Soundbites like "Stop charging for mass transit" unfairly ignore the complexity of the issue at hand.

In Sydney, IPART (Independant Pricing and Regulatory Tribunal) recently reported that revenue from Sydney's public transport captures about 30% of the cost associated with running it.

The determined that it doesn't make sense to make PT free (fully subsidised by tax) because public transport is doesn't provide significantly enough value for all tax payers. http://www.ipart.nsw.gov.au/Home/Industries/Transport/Review...


All transportation is subsidized. Except maybe my morning trot from my bed to the bathroom.

The argument for eliminating fares is that the revenue more or less covers the cost of administration.

Also, for future, distinguish between capital and operating expenses.


The argument against eliminating fares (at least in Sydney) is that the added costs would vastly outweigh any benefits of a small number of people getting free transport.

That's also ignoring the different ways people would use public transport (and non-public transport) if it were free.


The more people using public transit the less congested the roads become which is a huge benifit.


That does not necessarily follow. If you offer free mass transit, the people who take advantage of it may not be the same people who would otherwise be clogging up the roads in their personal cars.


It does not need to be a 1:1 relationship for my statement to be true. If every 10 rides reduces 1 car trip it's still reducing congestion. The important thing to remember about congestion is at maximum capacity new trips simply increase wait times so a 30 min trip can add more than 30 minutes of wait time spread among all drivers. And removing a 30 minute trip can save people more than 30 minutes of wait time.

Granted as delays reduce people my decide to simply take more trips, but a combination of a car congestion tax, free public transit, and walk-able / bike-able city's are far more efficient say trying to stack highways.


I understand this, but it wouldn't be that simple.

The more people using PT, the greater the operating and capital expenses are


Just like it doesn't make sense to build expensive, high maintenance highways, largely at public expense to subsidize driving. But that's exactly what's been happening in large parts of the world (led by the US example) for the past 50 years or so..


> stop charging for mass transit

That's impossible. We could stop charging per use and just charge through general income taxation or maybe special taxation like car registrations or maybe sales tax. All those methods might work, but there's no way to "stop charging".


That doesn't make better cities, it just makes certain areas less safe. I see no reason for my taxes to be used to send bums and thugs around all over town. Does that make me a bad person?


Yes CamperBob2 you seem like a bad person.


Then I guess I'll own it, and vote accordingly.


You do realize that the highways that you, along with all those same "thugs and bums", are driving on are also largely tax subsidized.
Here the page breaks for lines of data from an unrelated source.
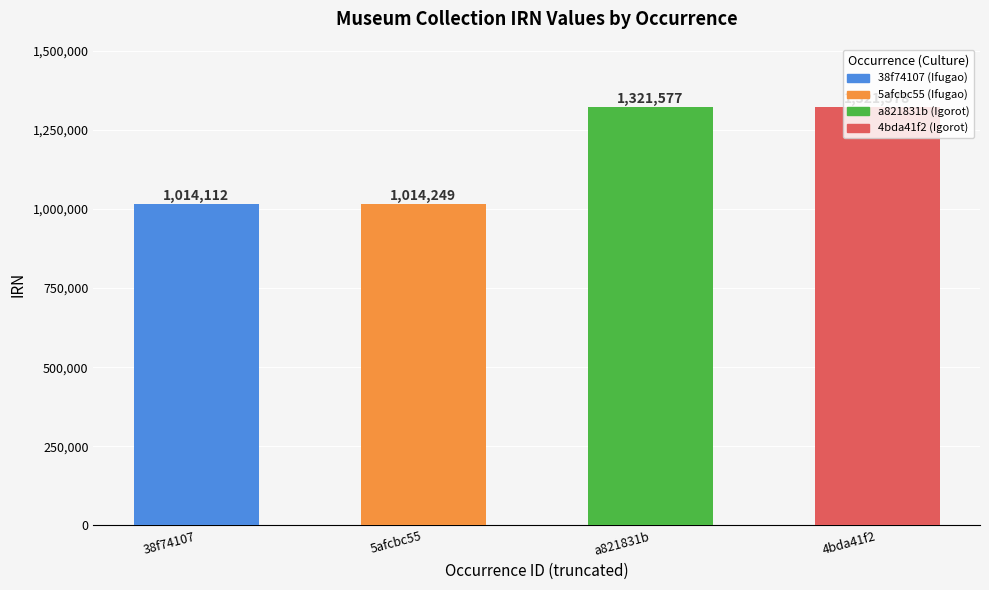

Is it true that the value at 4bda41f2 is 1321578?

True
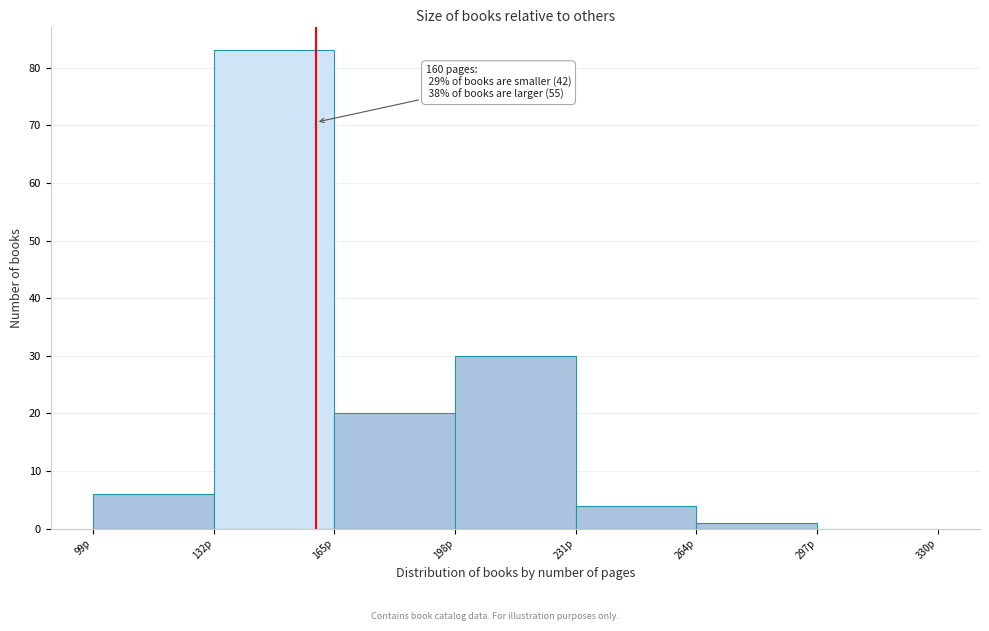

Over which range of the x-axis is the bar tallest?

132 to 165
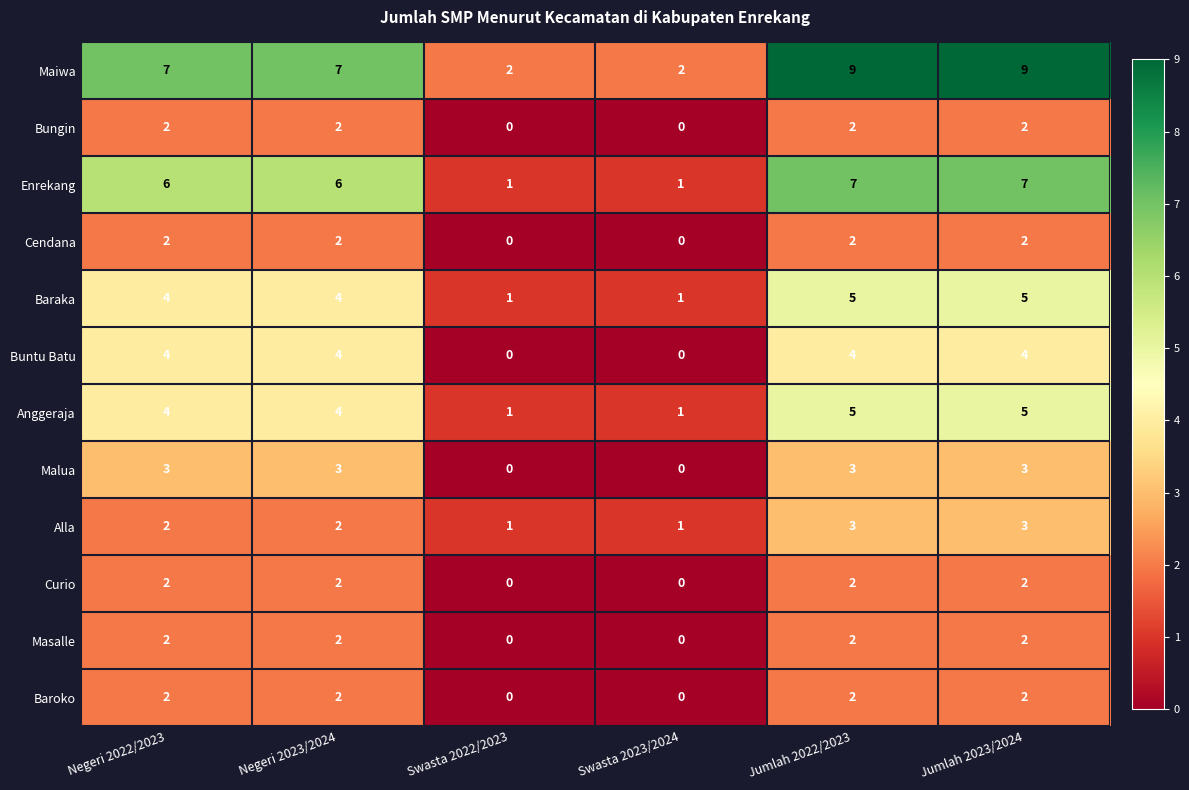

What is the difference between the second highest and minimum values in the Malua series?

3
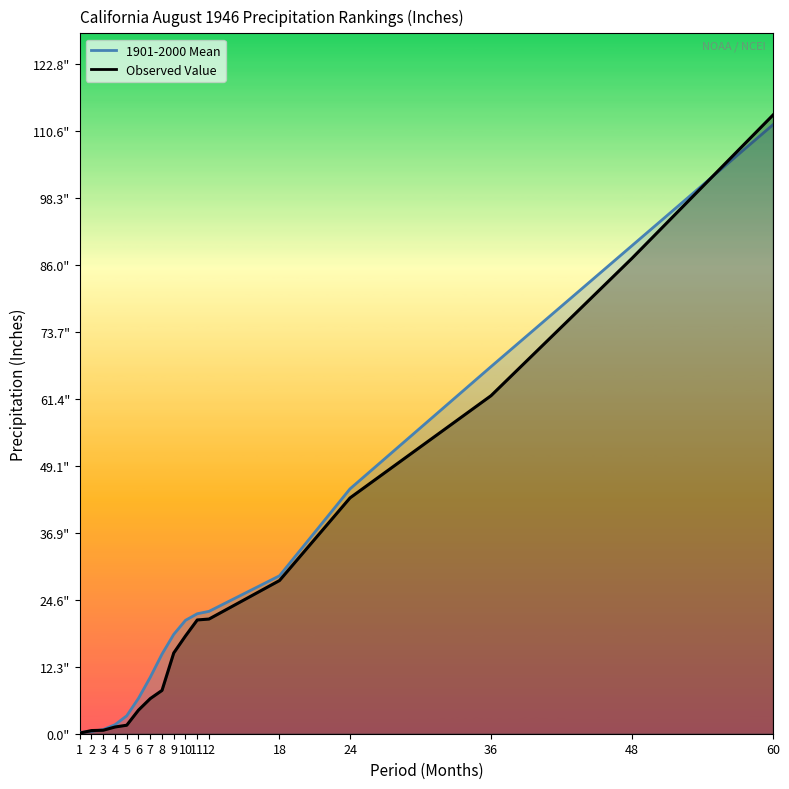

What is the value of the 1901-2000 Mean point at the 3rd from the left?

0.8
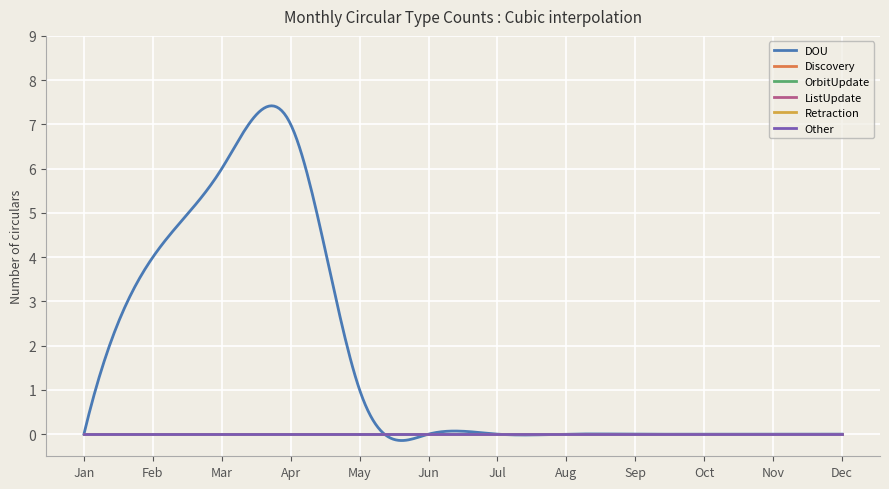

Which category has the highest value across all series?

Apr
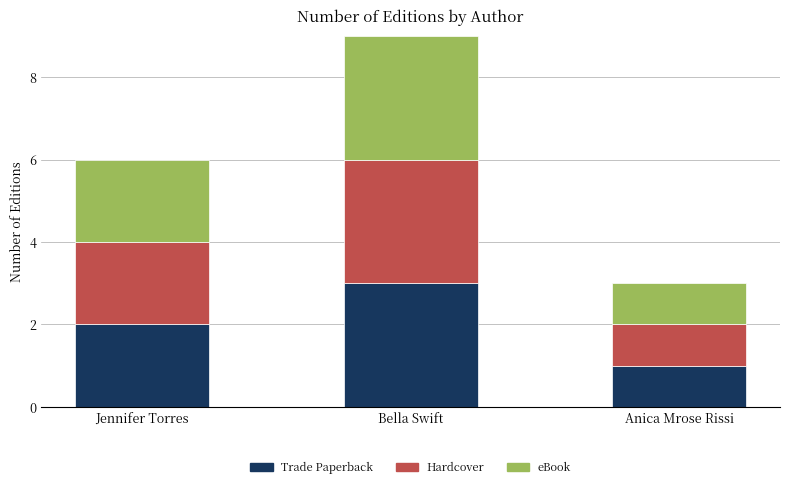

Reading left to right, what are the values for Trade Paperback?

2	3	1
Yep. That's (literally) life in the big city. You are part of others' lives, whether you like it or not. Often that implies subsidizing their activities.

That does not, of course, mean you're not entitled to your opinions about the relative economic and social values of the things you're required to subsidize.

Threads like this always end up full of people who are absolutely convinced that there is only one truth, one valid perspective, one "right" thing to do. The irony inherent in that point of view goes completely unnoticed.